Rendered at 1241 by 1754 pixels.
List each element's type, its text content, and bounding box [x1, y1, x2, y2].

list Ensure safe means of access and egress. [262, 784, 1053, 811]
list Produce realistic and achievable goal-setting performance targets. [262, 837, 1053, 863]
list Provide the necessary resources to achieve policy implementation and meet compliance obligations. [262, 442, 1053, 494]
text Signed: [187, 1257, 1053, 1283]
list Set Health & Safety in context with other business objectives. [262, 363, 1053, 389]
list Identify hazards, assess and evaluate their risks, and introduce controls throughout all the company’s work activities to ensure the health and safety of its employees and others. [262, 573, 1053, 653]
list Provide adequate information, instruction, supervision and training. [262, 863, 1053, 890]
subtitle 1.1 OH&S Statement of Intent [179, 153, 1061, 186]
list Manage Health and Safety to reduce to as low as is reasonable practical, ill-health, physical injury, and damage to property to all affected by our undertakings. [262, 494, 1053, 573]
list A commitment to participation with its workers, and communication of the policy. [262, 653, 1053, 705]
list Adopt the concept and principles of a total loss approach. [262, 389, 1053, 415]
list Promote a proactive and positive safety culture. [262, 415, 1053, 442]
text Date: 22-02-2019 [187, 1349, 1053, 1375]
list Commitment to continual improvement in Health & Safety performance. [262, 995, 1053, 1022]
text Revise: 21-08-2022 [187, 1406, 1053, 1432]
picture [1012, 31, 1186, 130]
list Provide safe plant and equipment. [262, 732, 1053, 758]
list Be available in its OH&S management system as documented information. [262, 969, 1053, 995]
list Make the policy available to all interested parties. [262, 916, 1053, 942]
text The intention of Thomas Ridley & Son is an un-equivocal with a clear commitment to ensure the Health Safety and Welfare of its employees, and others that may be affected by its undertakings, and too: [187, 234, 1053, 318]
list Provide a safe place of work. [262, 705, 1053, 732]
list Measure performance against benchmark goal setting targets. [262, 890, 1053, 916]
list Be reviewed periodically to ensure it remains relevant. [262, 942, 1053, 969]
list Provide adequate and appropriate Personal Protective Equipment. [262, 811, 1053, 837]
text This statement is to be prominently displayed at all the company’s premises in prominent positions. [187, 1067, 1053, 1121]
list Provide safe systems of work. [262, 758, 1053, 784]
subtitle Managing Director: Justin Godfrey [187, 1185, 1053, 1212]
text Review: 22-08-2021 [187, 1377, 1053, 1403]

:::

YOUR INSTRUCTIONS — Your answer should be every line above that contains the word "available".

EXERCISE OUTPUT —
list Be available in its OH&S management system as documented information. [262, 969, 1053, 995]
list Make the policy available to all interested parties. [262, 916, 1053, 942]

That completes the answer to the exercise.